Max, born Francesc Capdevila (Barcelona, 1956), is one of the most important graphic artists on the Catalan scene, which has recently been a bit on the downswing thanks to new technologies: people just don't buy comics like they used to, and when they do it's all about manga, or worse, rehashed Marvel. And geniuses like Nazario, Gallardo, Mariscal and Max himself have to try to make a living in the midst of metaphysical concerns not always answered by staring into the gaze of the Sphinx.
But the glass looks more than half full with this show dedicated to Max at the Arts Santa Mónica gallery. If we fans were the curators – luckily that job's filled by Marta Sierra – we would have taken most of Max's published output and spread it around a floor full of cushions and lamps. What you'll really find in the exhibition are digital copies, framed originals and prints, and windows dressed with newspapers from back in the day. The problem is intimacy. How are we supposed to stick our noses right up close and really connect with something that's behind glass, something we can't turn and look at sideways, like we can when it is a comic or a book?

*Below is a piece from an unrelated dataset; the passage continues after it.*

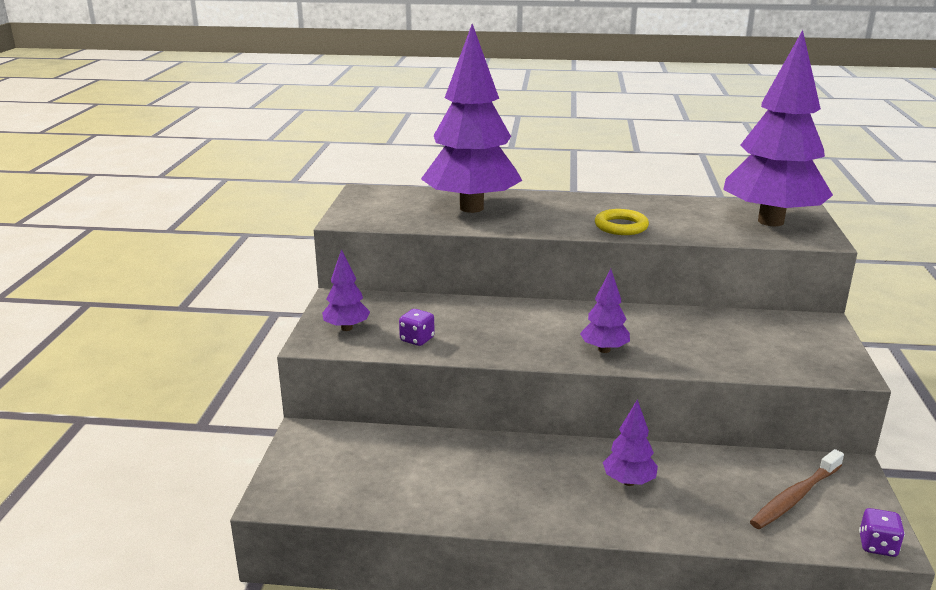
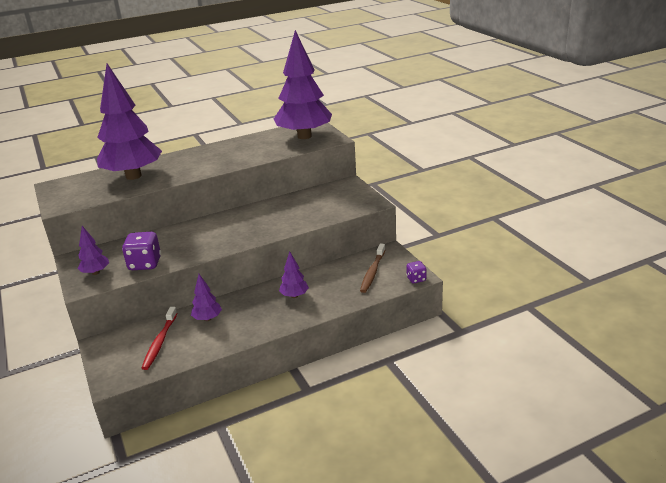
camera: 30 degrees left, 5 degrees up
purple dice [399,309,435,346] -> purple dice [122,232,161,270], size x1.75
purple tree [580,269,630,353] -> purple tree moved to [191,274,222,321]
yellow ring [595,209,649,235] -> none
none -> red toothbrush [142,307,177,370]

Max has evolved quite a bit since he was 19 and became part of the 'El Rrollo Enmascarado' group, which clandestinely distributed a countercultural comic by the same name. Back then he was already involved in both the cultural and countercultural, fascinated by the work of Robert Crumb. In 1979, Max and a group of friends founded the locally legendary magazine 'El Vibora', where characters like Gustavo and Peter Pank saved the day. Then he discovered Yves Chaland and the Belgian Ever Meulen. Later it would be Art Spiegelman of Maus (1991) fame who would convince him to leave the ligne claire behind.
Along the way, he's done a lot of work as illustrator and designer, had his hand in projects such as 'No somos los muertos' (magazine 1995-2007), 'Bardín el Superrealista' and a regularly occurring stint in the El Pais newspaper, '¡Oh, diabólica ficción!' Oh, Max the Great!